* **The task**: Every entry below is to be retyped exactly as it stands.

======== Records

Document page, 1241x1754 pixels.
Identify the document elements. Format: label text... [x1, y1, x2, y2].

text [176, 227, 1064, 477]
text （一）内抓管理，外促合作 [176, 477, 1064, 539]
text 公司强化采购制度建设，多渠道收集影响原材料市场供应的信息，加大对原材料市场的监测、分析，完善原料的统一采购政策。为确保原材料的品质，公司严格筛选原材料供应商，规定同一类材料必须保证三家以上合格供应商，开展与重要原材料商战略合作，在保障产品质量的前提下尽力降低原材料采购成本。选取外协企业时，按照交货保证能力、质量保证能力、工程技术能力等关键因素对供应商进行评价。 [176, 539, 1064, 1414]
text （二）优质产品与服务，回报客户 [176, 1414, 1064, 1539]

================

* **Solution for this task**:
Document page, 1241x1754 pixels.
Identify the document elements. Format: label text... [x1, y1, x2, y2].

text [176, 227, 1064, 477]
text （一）内抓管理，外促合作 [176, 477, 1064, 539]
text 公司强化采购制度建设，多渠道收集影响原材料市场供应的信息，加大对原材料市场的监测、分析，完善原料的统一采购政策。为确保原材料的品质，公司严格筛选原材料供应商，规定同一类材料必须保证三家以上合格供应商，开展与重要原材料商战略合作，在保障产品质量的前提下尽力降低原材料采购成本。选取外协企业时，按照交货保证能力、质量保证能力、工程技术能力等关键因素对供应商进行评价。 [176, 539, 1064, 1414]
text （二）优质产品与服务，回报客户 [176, 1414, 1064, 1539]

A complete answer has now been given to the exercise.